> **DATA SECTION**
——————

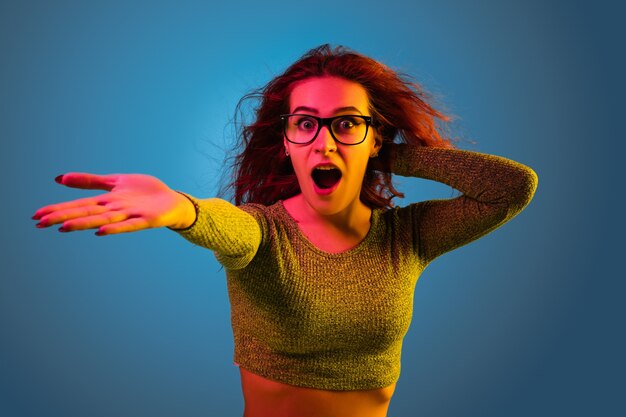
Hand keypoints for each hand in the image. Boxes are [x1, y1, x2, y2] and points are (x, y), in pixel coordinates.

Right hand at [33, 173, 195, 235]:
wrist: (171, 201)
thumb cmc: (144, 193)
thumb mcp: (114, 182)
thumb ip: (89, 182)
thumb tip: (59, 179)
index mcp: (106, 201)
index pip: (78, 205)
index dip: (58, 209)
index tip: (36, 215)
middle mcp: (114, 210)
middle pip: (86, 213)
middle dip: (63, 217)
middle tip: (41, 223)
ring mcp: (129, 215)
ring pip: (103, 220)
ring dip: (84, 224)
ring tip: (64, 227)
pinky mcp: (146, 219)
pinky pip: (129, 225)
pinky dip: (115, 229)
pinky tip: (101, 232)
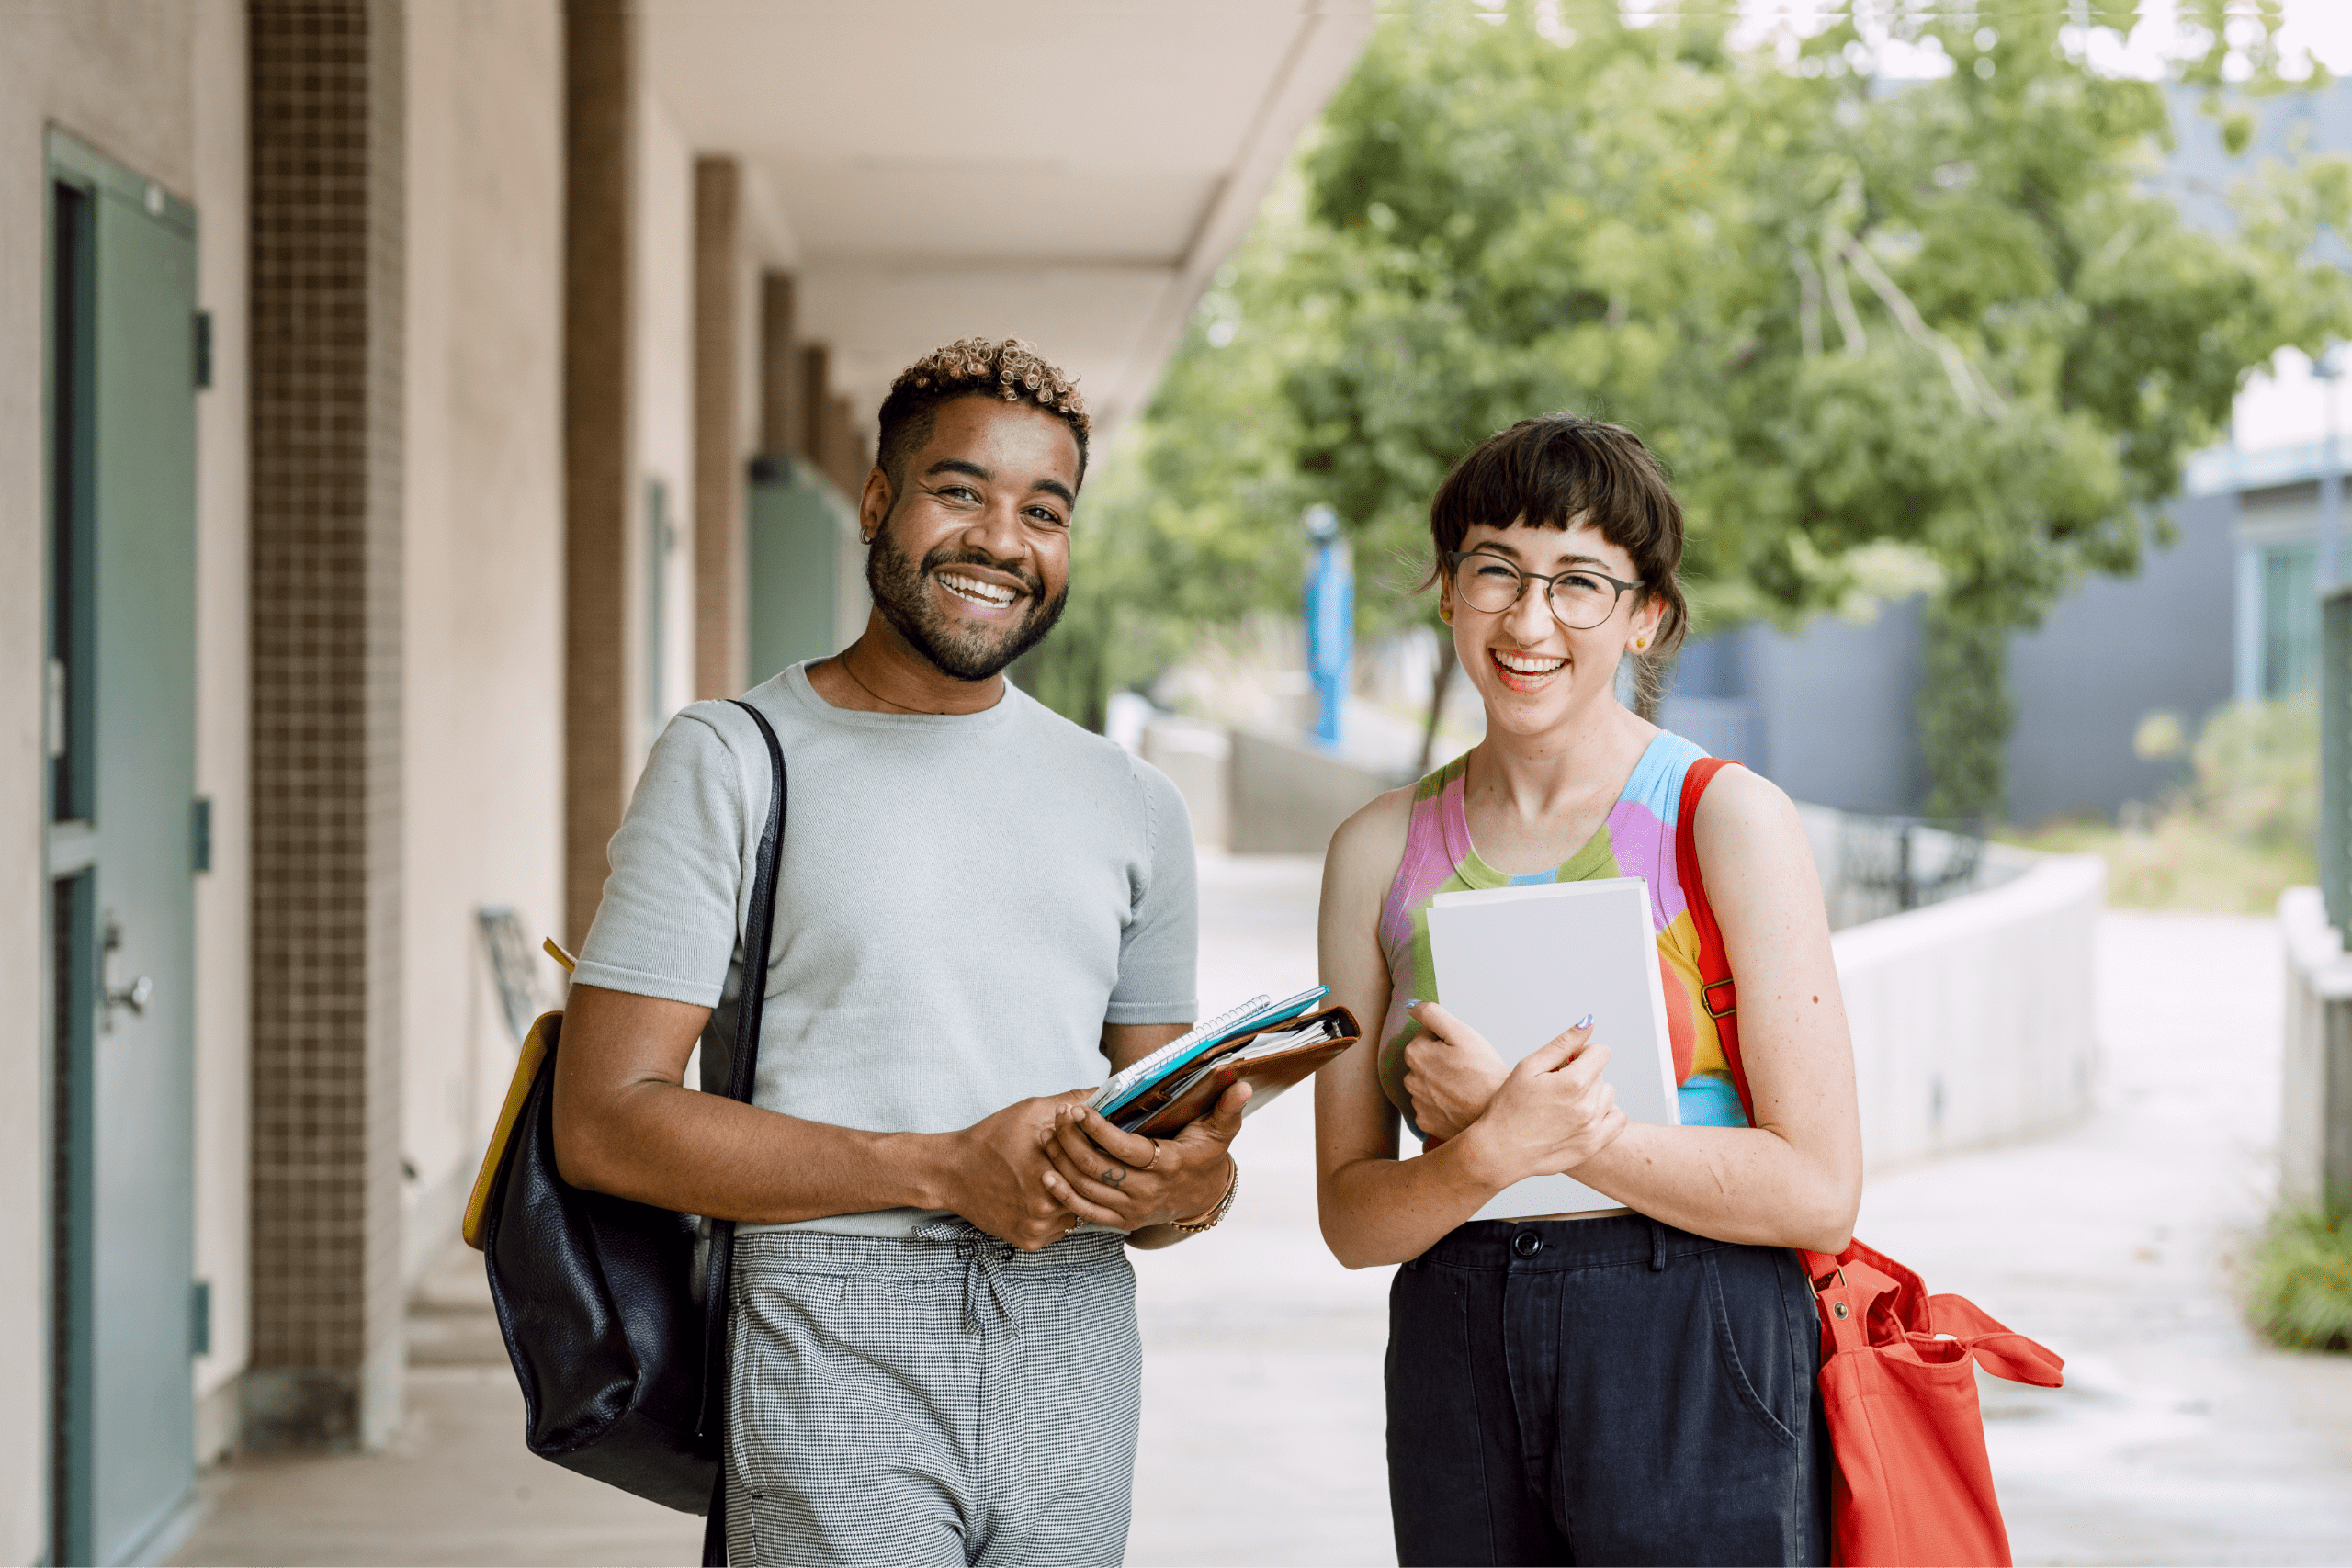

——————

> **EXERCISE OBJECTIVE**
Go line by line through the data, copying each one that contains the word "thumb".

> **REPLY TO THE EXERCISE**
thumb cmc: (144, 193)
thumb mcp: (114, 182)
thumb ip: (89, 182)
thumb tip: (59, 179)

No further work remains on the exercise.